I was driving back from the 2013 Farm Progress Hay Expo when I heard the news that the House dumped the farm bill. Heard over National Public Radio that Collin Peterson, D-Minn., thought some votes went against the bill because members felt it would fail anyway due to a couple of add-ons during floor deliberations.
No matter what's happening, it's a sign of a big change in the structure of support for agriculture. Farmers already gave up direct payments - in both the Senate and House versions. Of course, the stumbling block is nutrition programs that were lumped into the farm bill years ago to keep things relevant. Now it feels that relevancy may be a challenge.
I've heard at big commodity group meetings there's talk of separating out the farm part of the farm bill - about 20% of total spending - and getting a vote on that. This would allow Republicans and Democrats to wrangle over the cost and administration of nutrition programs in a separate way. Others, however, disagree with this approach.
The new farm bill had provisions for fresh fruits and more specialty crops than ever before - answering a lot of critics who claimed that past bills supported commodity producers at the expense of the American diet. I'm not entering that debate here.
However, I'm concerned about the ripples this kind of Congress-inflicted crash may cause. Uncertainty is issue Number 1 on the American public's mind.
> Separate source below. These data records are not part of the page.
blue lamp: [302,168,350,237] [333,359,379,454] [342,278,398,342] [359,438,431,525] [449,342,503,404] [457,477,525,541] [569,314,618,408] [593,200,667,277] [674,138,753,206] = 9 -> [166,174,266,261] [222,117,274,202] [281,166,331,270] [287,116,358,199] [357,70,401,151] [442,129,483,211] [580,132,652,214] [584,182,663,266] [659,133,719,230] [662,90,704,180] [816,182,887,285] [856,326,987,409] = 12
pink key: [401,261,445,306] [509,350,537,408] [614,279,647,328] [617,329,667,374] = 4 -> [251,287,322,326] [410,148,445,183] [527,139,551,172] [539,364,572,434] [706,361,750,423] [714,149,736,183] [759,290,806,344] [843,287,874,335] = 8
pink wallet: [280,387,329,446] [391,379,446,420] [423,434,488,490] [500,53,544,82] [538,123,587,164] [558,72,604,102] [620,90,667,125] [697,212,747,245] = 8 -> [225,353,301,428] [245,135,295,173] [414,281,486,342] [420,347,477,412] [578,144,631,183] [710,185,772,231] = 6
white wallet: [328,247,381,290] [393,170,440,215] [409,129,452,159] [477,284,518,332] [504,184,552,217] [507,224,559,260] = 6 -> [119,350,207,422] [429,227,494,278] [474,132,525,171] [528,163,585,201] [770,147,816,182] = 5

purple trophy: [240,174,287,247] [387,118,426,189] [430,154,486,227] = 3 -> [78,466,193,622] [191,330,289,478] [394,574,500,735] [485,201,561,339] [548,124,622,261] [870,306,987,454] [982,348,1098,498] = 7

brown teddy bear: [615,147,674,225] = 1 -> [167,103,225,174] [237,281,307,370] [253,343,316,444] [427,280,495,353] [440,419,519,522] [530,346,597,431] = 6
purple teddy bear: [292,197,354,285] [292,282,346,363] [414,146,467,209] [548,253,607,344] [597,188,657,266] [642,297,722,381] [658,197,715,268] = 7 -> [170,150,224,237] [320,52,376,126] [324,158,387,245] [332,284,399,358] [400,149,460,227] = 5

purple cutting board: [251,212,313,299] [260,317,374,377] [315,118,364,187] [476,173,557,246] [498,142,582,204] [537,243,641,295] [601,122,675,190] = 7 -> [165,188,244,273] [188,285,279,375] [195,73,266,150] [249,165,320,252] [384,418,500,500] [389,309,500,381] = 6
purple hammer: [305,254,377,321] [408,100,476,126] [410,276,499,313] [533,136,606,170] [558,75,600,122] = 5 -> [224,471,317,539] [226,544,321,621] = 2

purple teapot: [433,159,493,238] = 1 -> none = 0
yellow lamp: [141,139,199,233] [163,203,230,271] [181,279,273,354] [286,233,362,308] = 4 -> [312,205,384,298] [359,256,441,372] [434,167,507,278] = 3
Anytime a bill falters and something that needs to get done doesn't get done it creates uncertainty. That makes companies pull back on capital investment; it forces consumers to hunker down and save, not spend (another debate I'm not covering here), and it can slow economic growth.
For farmers, uncertainty about programs that may or may not support their businesses will hammer future plans. Dairy producers don't know what support will be available for them, if any (it was a bone of contention for House Republicans). And that puts a cloud over five years of amazing growth and commerce - a true bright spot in the economy. Of course it appears that any bright spots in the economy appear to be seen as fires to quench by those in Congress. Far be it for American Agriculture to pull this country's economy forward.
So we'll keep watching Congress. And we'll keep wondering what they do for a living. Getting the 2013 Farm Bill to conference committee would have been grand - that's where the tough stuff could be ironed out. Now? Not so much.